Quando o mau tempo espreita, a noite sempre traz apreensão nas mal desenhadas ruas, nos becos e nas vielas tenuamente iluminadas por poucos lampiões. São tantas histórias contadas pelos antepassados de tempestades destruidoras que mostraram sua face e dimensão noturna e quando o dia amanhecia os estragos estavam por toda a parte. Cair à noite é colocar as pesadas trancas de madeira nas portas e janelas e só voltar a abri-las pela manhã ou frente à súplica de uma voz conhecida.
 A madrugada é o espaço dos ébrios ou de entidades malignas que circundam pelas ruas! Numa noite tempestuosa estas entidades parecem gemer com o vento e elas parecem libertar qualquer pudor de malignidade lançando-se sobre as portas, janelas e tentando arrancar os telhados. Parece ser apenas a ação do vento, mas é muito mais do que o ar em movimento... Quantos séculos de opressão medieval ainda estão vivos nos cérebros dos moradores? Quantas apreensões irracionais e crenças antigas dormitam e afloram nos momentos de medo e pânico? Inesgotáveis afloramentos dos receios do próprio sentido da existência consomem e devaneiam até os homens mais robustos e guerreiros dos pampas ainda indivisos...

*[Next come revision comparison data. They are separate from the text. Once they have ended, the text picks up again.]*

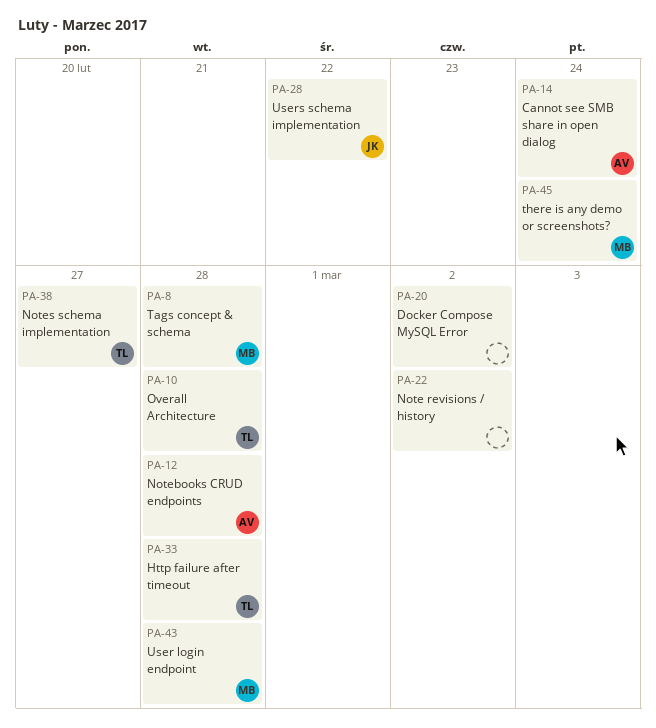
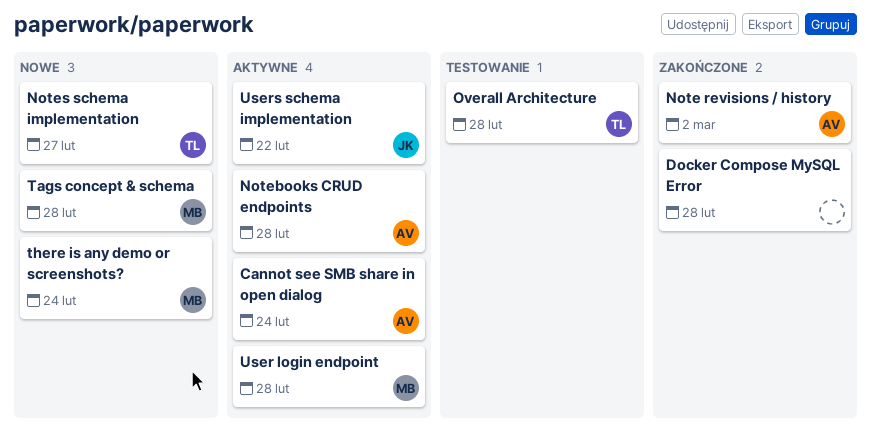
Docker Compose MySQL Error, due: Mar 2 -> Feb 28
Http failure after timeout: present -> none
Note revisions / history, owner: none -> AV

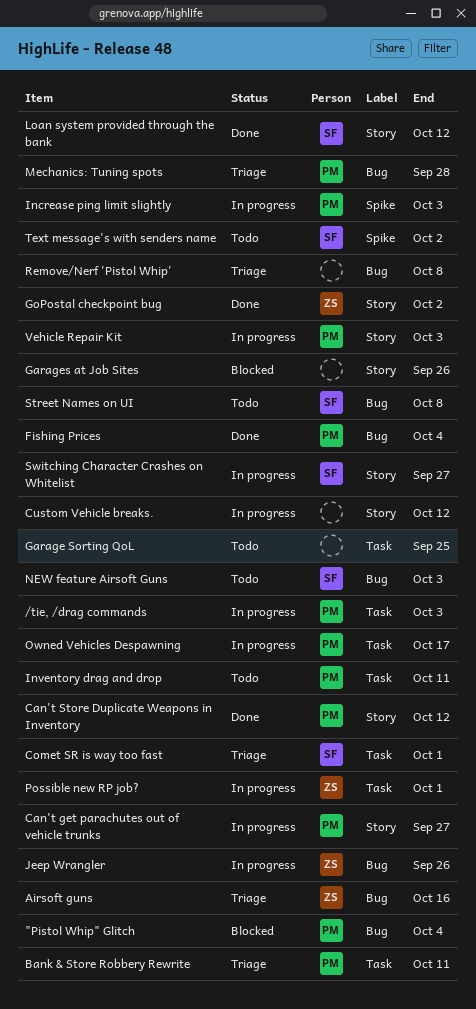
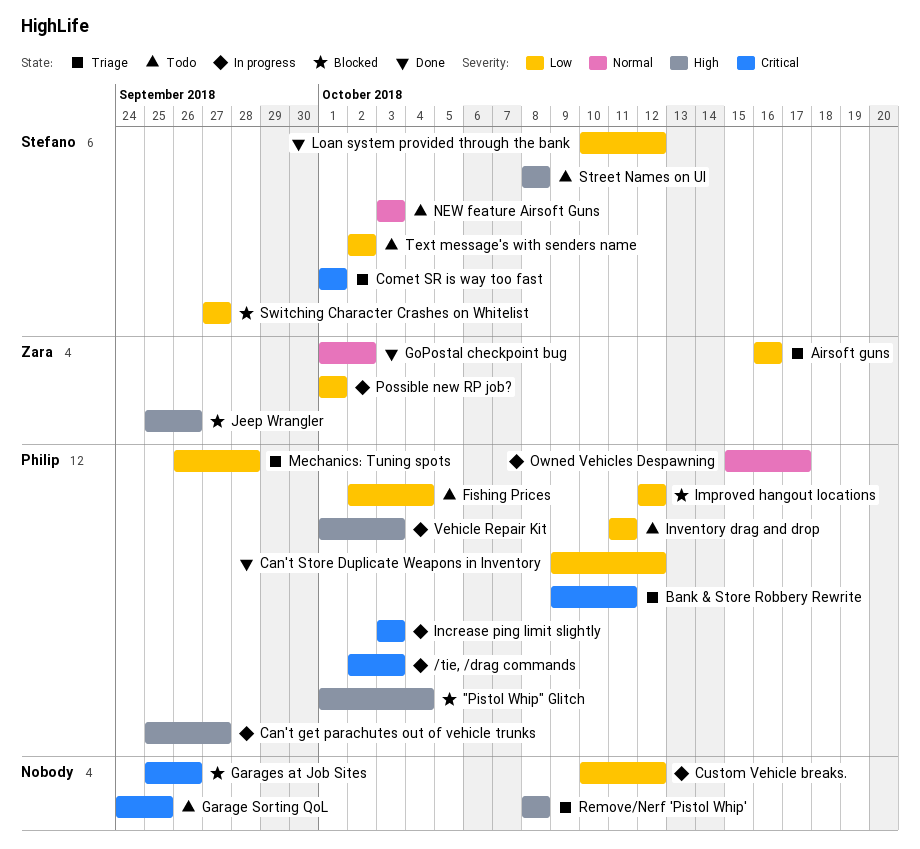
Fishing Prices, status: Done -> Todo
Improved hangout locations: none -> present
Jeep Wrangler, status: In progress -> Blocked
Switching Character Crashes on Whitelist, status: In progress -> Blocked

E a escuridão se estende de súbito. No horizonte um som intenso vai se ampliando até se tornar ensurdecedor! O vento carrega à areia que se lança vorazmente sobre cada tijolo construído com sacrifício. Pela fresta da janela é possível ver o turbilhão que cruza pela rua Direita arrastando objetos e desfocando os prédios do outro lado. Um lampião de óleo de baleia balança incessantemente até ser jogado com violência ao chão. A rua se tornou uma treva completa! O som de telhas sendo arrancadas e a sensação da casa estar sendo sacudida pode não ser apenas fruto da imaginação!
Que danos podem estar causando nas embarcações? Estará ocorrendo algum naufrágio? Que estragos poderão estar provocando nos navios parcamente atracados junto aos trapiches do porto o qual é constituído de frágeis estacadas? Ao amanhecer será preciso fazer um mutirão para retirar à areia que terá soterrado várias casas localizadas na região do Largo do Moinho (hoje em direção a Aquidaban). Quantas pessoas já morreram soterradas pela areia durante a madrugada?
Às horas se passaram em meio ao som ensurdecedor que parecia pronunciar o apocalipse e que após a meia-noite se transformou em chuva intensa e persistente.
Quando amanhecer quem terá coragem para sair à rua e constatar que não foi apenas um pesadelo de primavera, mas uma experiência real e devastadora neste irascível ano de 1816?